Developing ethical, social, and cognitive competence (2015) - networked
https://vividness.live/2015/10/12/developing-ethical-social-and-cognitive-competence/
======
nibs
I love this subject. For those who read it, the stage 4.5 that many gifted
people (and rarely others) end up going through is also called existential
depression [1]. It involves coming to terms with the first principals of the
universe and their lack of implicit meaning. If you choose not to believe in
free will, you end up as a nihilist.

If you choose however to embrace the lack of meaning our society and exert
free will, you usually end up working to improve the silent meta-systems that
dictate the quality of life of people and the interactions they have with each
other in life. And that becomes the source of meaning - creating or editing
these meta-systems on purpose in a way that serves society.

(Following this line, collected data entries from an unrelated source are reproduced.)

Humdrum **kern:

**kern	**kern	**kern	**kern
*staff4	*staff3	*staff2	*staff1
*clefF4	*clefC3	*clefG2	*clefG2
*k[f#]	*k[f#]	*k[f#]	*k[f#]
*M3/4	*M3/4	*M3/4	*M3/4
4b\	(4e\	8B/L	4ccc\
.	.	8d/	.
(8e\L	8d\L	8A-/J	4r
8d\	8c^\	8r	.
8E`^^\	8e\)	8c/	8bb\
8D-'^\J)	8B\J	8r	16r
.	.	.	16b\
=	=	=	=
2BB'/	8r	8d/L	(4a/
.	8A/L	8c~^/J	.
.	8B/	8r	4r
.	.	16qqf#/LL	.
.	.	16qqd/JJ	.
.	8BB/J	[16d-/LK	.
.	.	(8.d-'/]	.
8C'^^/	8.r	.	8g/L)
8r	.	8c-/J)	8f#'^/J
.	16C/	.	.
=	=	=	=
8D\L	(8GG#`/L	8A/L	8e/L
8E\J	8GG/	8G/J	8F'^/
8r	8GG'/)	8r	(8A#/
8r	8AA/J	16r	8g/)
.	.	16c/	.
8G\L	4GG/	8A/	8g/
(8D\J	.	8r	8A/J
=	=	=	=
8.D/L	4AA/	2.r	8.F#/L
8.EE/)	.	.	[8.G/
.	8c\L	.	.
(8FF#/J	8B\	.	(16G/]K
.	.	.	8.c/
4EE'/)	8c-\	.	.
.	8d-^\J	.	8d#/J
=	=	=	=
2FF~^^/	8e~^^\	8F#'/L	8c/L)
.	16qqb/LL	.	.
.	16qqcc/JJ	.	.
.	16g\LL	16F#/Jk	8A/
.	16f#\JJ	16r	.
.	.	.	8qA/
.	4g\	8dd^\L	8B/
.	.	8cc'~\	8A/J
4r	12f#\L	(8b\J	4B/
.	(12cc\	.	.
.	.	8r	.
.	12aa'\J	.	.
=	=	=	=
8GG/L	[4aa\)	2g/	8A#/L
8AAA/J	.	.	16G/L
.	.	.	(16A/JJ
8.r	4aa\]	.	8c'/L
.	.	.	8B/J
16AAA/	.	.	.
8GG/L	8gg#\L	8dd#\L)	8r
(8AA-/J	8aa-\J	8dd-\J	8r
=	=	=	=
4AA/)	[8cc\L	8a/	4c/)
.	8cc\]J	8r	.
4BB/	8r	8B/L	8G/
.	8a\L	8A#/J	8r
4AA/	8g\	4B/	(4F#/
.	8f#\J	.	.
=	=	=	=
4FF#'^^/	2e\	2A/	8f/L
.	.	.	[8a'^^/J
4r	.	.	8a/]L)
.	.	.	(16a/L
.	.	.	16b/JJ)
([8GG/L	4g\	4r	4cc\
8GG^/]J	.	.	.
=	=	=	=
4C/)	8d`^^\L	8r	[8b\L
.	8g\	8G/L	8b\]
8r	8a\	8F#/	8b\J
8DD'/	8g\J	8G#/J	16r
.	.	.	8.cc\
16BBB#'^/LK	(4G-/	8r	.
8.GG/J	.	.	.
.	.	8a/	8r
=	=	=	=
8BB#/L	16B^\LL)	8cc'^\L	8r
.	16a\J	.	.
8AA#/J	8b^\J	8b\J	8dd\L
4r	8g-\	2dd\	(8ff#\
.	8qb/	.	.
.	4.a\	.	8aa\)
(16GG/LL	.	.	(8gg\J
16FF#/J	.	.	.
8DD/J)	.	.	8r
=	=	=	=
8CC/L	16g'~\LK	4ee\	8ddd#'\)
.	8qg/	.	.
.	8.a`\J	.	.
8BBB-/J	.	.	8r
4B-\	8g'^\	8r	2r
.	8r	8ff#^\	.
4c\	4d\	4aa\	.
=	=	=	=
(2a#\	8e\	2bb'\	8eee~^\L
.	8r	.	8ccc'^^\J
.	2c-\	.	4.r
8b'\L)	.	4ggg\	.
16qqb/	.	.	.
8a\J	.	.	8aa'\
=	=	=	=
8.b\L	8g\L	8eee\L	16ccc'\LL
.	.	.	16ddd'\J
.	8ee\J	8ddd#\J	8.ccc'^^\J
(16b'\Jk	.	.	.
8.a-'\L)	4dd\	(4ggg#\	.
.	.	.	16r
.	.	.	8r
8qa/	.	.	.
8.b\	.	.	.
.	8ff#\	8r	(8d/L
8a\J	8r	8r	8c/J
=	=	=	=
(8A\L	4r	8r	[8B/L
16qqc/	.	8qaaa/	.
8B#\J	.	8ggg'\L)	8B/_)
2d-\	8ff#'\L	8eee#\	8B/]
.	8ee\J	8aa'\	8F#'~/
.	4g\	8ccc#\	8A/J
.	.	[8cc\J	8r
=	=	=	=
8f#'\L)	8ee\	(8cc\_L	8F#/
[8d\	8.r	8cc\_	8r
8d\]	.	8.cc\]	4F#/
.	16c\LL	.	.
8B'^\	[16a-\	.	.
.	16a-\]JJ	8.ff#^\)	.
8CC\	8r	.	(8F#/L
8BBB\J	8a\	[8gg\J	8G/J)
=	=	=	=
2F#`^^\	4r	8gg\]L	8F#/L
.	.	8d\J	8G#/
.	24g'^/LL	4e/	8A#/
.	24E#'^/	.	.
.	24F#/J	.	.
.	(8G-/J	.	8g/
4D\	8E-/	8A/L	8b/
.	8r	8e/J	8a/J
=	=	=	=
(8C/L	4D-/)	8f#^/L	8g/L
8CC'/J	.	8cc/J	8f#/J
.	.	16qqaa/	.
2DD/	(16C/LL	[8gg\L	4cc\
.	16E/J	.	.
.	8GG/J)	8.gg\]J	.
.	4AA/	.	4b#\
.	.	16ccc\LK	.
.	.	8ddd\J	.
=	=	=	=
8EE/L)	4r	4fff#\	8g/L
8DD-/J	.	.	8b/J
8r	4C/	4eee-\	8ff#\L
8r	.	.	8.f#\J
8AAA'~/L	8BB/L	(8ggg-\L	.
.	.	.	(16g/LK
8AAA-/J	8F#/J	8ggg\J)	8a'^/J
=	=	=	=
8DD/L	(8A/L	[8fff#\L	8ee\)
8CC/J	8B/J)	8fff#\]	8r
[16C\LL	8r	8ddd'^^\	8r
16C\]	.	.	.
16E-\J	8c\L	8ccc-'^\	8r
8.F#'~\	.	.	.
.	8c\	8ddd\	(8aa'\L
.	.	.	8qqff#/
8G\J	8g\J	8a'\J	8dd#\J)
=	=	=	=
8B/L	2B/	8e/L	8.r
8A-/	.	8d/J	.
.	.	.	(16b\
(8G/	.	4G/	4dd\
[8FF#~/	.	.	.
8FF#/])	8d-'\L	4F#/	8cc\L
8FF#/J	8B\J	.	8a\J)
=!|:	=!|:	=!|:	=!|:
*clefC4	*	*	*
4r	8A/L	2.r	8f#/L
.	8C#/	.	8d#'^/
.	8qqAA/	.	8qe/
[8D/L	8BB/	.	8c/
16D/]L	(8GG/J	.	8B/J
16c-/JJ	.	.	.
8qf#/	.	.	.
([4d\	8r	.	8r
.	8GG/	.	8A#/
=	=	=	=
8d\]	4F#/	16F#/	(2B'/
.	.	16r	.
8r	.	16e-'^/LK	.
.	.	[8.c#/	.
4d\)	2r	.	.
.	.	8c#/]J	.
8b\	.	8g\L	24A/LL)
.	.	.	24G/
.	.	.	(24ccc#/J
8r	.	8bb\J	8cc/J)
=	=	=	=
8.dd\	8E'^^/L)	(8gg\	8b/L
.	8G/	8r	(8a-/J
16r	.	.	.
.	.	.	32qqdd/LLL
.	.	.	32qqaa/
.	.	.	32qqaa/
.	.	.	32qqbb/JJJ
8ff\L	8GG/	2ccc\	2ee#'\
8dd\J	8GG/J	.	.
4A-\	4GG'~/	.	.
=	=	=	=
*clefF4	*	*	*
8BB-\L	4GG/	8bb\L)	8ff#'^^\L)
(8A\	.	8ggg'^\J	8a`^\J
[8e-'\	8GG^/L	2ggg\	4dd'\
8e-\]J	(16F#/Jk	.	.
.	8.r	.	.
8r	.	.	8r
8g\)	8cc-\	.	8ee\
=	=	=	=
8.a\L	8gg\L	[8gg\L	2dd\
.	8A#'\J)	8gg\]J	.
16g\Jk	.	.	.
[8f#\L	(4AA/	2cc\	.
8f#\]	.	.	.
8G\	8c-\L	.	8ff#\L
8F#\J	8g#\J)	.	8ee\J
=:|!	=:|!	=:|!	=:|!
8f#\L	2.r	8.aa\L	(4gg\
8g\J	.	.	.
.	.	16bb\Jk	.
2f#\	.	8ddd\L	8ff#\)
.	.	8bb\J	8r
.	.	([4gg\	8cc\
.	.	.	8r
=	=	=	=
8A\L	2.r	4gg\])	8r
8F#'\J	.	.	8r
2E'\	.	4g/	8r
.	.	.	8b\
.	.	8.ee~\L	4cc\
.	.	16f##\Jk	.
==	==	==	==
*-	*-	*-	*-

[1]: [http://www.davidsongifted.org/Search-
Database/entry/A10554](http://www.davidsongifted.org/Search-
Database/entry/A10554)

------
peterhartree
> Fluidity recognizes that ethics can have no ultimate foundation, but that we
> can still often make clear judgements. [...] It takes ethics to be a matter
> of collaborative practical improvisation that is responsive to specific
> situations. Lacking any ultimate principles, an engineering approach to
> ethical mastery is impossible, but ethical skill—a toolkit of methods for
> ethical bricolage—can be learned.

If you find this interesting, I recommend _Ethics Without Principles_ by
Jonathan Dancy [1], or the Stanford Encylopedia of Philosophy article on Moral
Particularism [2].

[1]
[http://www.oxfordscholarship.com/view/10.1093/0199270023.001...](http://www.oxfordscholarship.com/view/10.1093/0199270023.001.0001/acprof-9780199270026)

[2] [http://plato.stanford.edu/entries/moral-
particularism/](http://plato.stanford.edu/entries/moral-particularism/)

------
slindz
This article just made my Sunday. It was a great 25m read on cognitive
development stages. It definitely wrapped up a lot of loose thoughts I'd had
on the subject.

Would be very interesting to hear where HN'ers place themselves. I suspect the
estimated 5% of the population that reaches Stage 5 would be well represented
here.

*edit - needed coffee, wording.

------
forthefuture
Maybe I'm just an undeveloped child, but after 2 all of the "improvements"
just seem like an outgoing person explaining why they're the evolution of
humanity.

------
pavlov
Interesting. Would the following simplification be a complete mangling of the
author's intent:

Donald Trump is a stage 2 adult who has constructed a message that strongly
appeals to certain stage 3 people. He has done this not by actually sharing
the group empathy typical of stage 3, but rather by using a media feedback
cycle to optimize his message for a certain local maximum.

Hillary Clinton is a stage 5 adult who has trouble connecting with both stage
3 and 4 voters. Her lack of fixed values and fluid meta-systematic approach
comes off as greed and manipulative self-interest -- and for good reason,
because the stage 5 level of operation is so difficult to judge for most
people.

Sanders would have been an appealing stage 3 candidate in this race.